▶ [Given text]
************

Like a lot of Americans, I was most fascinated by the lives of the children and some of the grandchildren of Joseph Kennedy and Rose Fitzgerald Kennedy.

John Fitzgerald Kennedy was the first President I REALLY remember, though I was born shortly after Dwight Eisenhower was inaugurated. Naturally, I recall the assassination all too well.

I’ve expressed my ambivalence about Bobby Kennedy.

And I was terrified when Teddy Kennedy decided to challenge Jimmy Carter for the 1980 Democratic nomination for President; I was convinced if he won the general election, he would die, not just because his brothers all died violently, including his eldest brother Joe, in World War II. It was also the 20-year curse that every President elected or re-elected in a year ending in zero since 1840 had died in office (WH Harrison, Lincoln, Garfield, McKinley, Harding, FD Roosevelt, JFK), which Ronald Reagan finally broke.

Both Teddy, who became the “Lion of the Senate” for working effectively with both Republicans and Democrats; and Eunice Shriver, a strong advocate of the Special Olympics, died August 2009. Ted’s daughter Kara, who spoke at his funeral, died in September 2011 at the age of 51.

The public interest in the Kennedys continues. Perhaps it’s because 2011 is the 50th anniversity of JFK’s inauguration as President of the United States, with us trying to decipher what that means today.

************

▶ [Task item]
Do these statements agree with the post about the Kennedys? For each of (a), (b) and (c), answer yes or no and quote the words of the post that decide it.
(a) The writer was born before Dwight Eisenhower was inaugurated.
(b) Teddy Kennedy and Eunice Shriver died in the same month and year.
(c) Ronald Reagan broke the 20-year curse on Presidents elected or re-elected in years ending in zero.
The listing that comes next is separate material with no connection to the text above.

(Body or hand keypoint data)

************

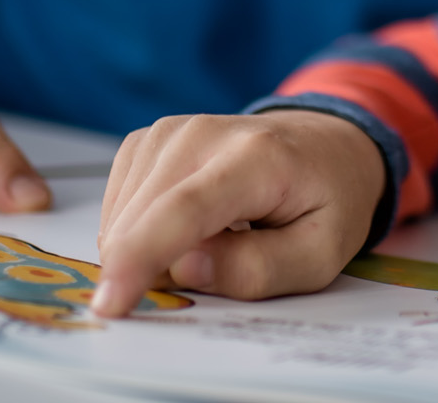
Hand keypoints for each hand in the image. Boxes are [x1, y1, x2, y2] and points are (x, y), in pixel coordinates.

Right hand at [91, 110, 385, 316]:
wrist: (326, 145)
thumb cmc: (326, 201)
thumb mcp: (319, 254)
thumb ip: (256, 269)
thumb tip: (184, 268)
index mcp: (257, 157)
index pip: (184, 210)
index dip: (141, 259)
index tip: (110, 306)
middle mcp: (204, 133)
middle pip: (141, 218)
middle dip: (152, 268)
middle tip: (216, 271)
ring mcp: (171, 131)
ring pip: (122, 217)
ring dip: (148, 251)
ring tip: (213, 243)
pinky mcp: (149, 139)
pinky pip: (118, 204)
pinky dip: (137, 232)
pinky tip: (181, 232)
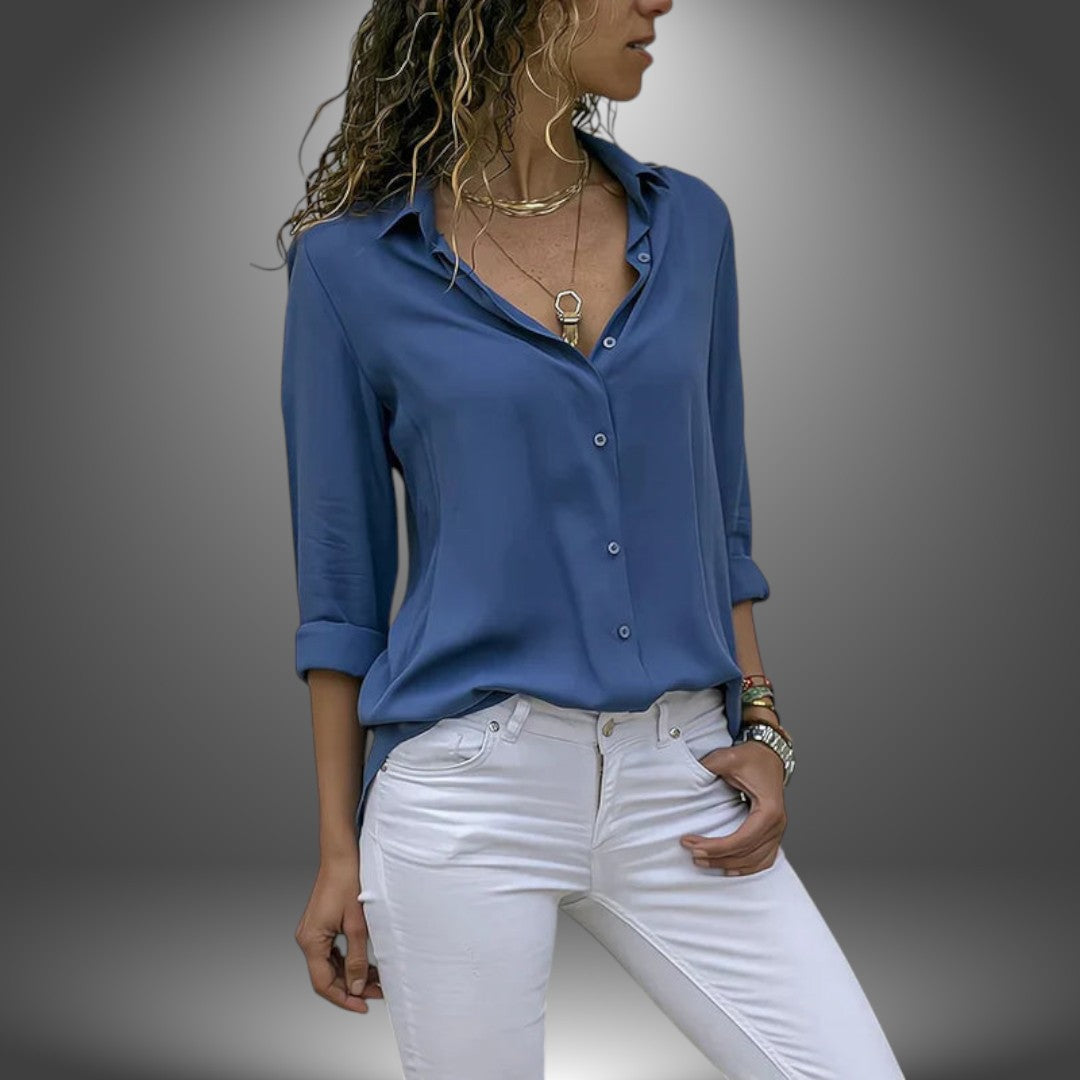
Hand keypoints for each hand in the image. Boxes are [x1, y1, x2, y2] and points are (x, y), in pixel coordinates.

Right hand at [295, 855, 383, 1012]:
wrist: (341, 856)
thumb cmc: (348, 883)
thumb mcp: (357, 925)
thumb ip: (357, 959)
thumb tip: (357, 986)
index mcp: (311, 941)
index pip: (323, 983)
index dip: (343, 998)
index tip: (362, 1005)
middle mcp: (307, 939)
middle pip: (326, 976)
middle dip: (351, 986)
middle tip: (376, 992)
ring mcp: (312, 932)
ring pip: (330, 965)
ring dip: (351, 974)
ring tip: (376, 979)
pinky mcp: (319, 926)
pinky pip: (331, 952)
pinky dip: (347, 960)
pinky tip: (365, 963)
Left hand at [679, 739, 786, 875]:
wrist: (769, 754)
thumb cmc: (751, 757)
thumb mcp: (727, 758)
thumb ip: (707, 766)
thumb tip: (687, 777)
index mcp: (768, 810)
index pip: (741, 839)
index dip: (715, 847)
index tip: (692, 844)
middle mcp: (777, 824)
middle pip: (746, 853)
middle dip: (717, 857)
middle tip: (692, 854)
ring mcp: (778, 830)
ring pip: (755, 860)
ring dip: (729, 865)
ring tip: (704, 861)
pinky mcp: (774, 832)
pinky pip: (765, 858)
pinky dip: (748, 868)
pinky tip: (730, 870)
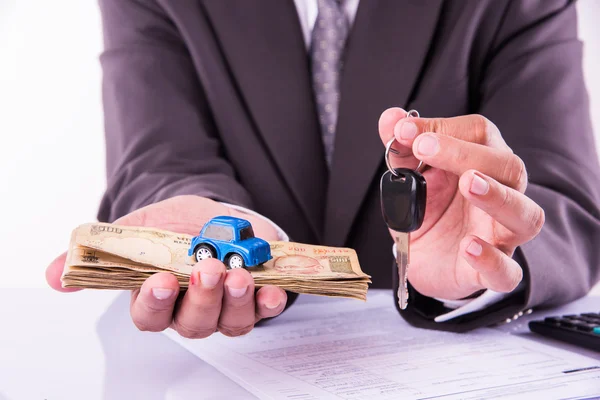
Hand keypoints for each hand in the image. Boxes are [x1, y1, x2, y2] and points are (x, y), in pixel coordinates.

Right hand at [46, 195, 287, 337]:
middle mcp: (191, 310)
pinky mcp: (255, 297)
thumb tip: (55, 275)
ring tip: (238, 276)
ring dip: (235, 302)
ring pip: (230, 322)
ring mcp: (226, 307)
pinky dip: (269, 303)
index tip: (161, 281)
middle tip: (207, 271)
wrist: (210, 213)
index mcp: (159, 299)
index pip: (150, 316)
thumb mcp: (134, 231)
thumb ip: (102, 252)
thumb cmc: (171, 226)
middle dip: (201, 298)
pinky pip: (263, 310)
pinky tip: (270, 291)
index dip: (155, 303)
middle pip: (193, 323)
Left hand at [379, 109, 544, 299]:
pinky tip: (469, 247)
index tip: (404, 132)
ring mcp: (501, 235)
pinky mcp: (492, 272)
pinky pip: (507, 270)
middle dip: (468, 154)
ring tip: (468, 183)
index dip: (445, 128)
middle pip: (508, 167)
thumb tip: (391, 118)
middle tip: (426, 148)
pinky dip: (492, 259)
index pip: (480, 134)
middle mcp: (502, 195)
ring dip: (498, 196)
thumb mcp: (410, 179)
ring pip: (525, 215)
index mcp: (482, 164)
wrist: (425, 261)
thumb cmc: (429, 211)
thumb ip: (402, 150)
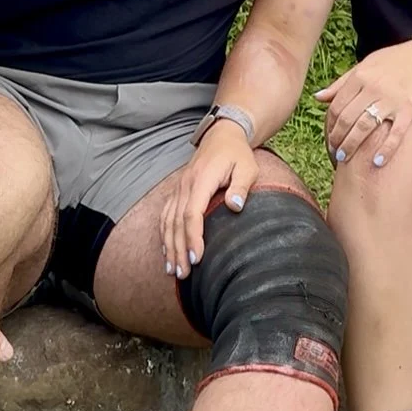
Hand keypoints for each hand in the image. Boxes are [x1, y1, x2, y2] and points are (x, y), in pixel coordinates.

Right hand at [159, 121, 257, 278]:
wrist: (222, 136)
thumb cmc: (237, 154)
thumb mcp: (247, 167)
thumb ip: (241, 186)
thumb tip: (235, 206)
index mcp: (201, 180)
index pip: (192, 213)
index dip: (193, 237)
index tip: (197, 258)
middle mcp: (185, 185)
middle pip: (176, 222)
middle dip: (178, 250)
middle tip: (183, 274)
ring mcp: (179, 188)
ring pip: (168, 221)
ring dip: (169, 246)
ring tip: (173, 270)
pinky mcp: (177, 191)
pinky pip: (165, 215)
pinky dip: (164, 235)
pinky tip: (167, 252)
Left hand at [317, 38, 411, 168]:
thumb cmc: (395, 61)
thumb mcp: (366, 65)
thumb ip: (342, 82)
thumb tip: (317, 97)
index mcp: (360, 76)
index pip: (337, 106)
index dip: (330, 126)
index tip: (329, 140)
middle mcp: (373, 87)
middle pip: (347, 119)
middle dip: (338, 139)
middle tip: (335, 154)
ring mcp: (392, 98)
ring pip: (365, 127)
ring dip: (352, 146)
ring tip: (345, 160)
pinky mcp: (410, 108)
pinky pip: (395, 133)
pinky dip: (385, 149)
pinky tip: (377, 162)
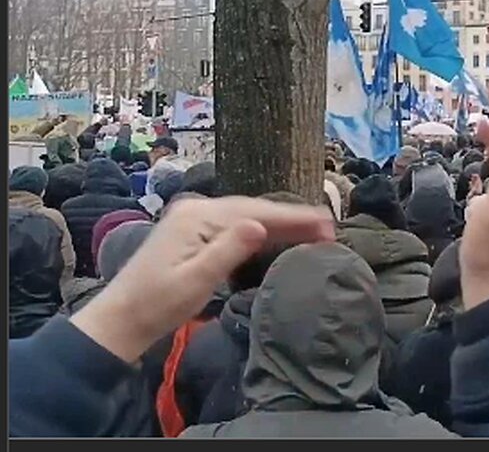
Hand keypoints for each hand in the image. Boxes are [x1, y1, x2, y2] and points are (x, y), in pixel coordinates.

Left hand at [70, 196, 332, 363]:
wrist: (122, 319)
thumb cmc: (158, 304)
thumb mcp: (197, 280)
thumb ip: (229, 250)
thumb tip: (261, 225)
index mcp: (199, 217)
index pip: (257, 211)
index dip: (295, 217)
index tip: (327, 223)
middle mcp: (197, 209)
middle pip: (255, 208)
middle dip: (293, 217)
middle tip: (329, 227)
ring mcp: (193, 218)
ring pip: (247, 214)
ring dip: (280, 222)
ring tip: (314, 229)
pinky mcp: (192, 231)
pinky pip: (235, 223)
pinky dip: (262, 228)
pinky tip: (278, 234)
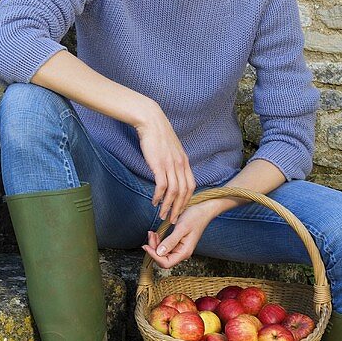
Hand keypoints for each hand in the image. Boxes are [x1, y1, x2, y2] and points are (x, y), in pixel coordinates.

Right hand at [134, 105, 195, 224]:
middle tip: (173, 219)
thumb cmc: (157, 135)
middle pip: (184, 192)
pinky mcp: (159, 164)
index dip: (187, 200)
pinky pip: (162, 186)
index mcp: (184, 161)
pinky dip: (159, 196)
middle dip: (179, 208)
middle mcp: (180, 164)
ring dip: (168, 206)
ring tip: (162, 215)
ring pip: (174, 192)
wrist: (150, 121)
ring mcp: (170, 165)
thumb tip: (170, 173)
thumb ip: (173, 161)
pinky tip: (154, 202)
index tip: (180, 209)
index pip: (191, 186)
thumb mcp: (171, 149)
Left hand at [142, 203, 214, 269]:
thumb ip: (171, 241)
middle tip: (150, 235)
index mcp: (184, 252)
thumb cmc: (195, 218)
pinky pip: (165, 247)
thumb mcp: (181, 228)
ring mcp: (179, 249)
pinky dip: (158, 242)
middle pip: (162, 259)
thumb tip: (159, 252)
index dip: (154, 256)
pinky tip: (156, 234)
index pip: (166, 263)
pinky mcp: (177, 244)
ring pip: (162, 253)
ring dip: (155, 245)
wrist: (203, 212)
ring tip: (152, 233)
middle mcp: (181, 253)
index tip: (146, 246)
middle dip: (153, 249)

************

▶ [Finished task]
(a) No: "I was born shortly after Dwight Eisenhower was inaugurated."
(b) Yes: "Both Teddy, who became the “Lion of the Senate” for working effectively with both Republicans and Democrats; and Eunice Shriver, a strong advocate of the Special Olympics, died August 2009."
(c) Yes: "which Ronald Reagan finally broke."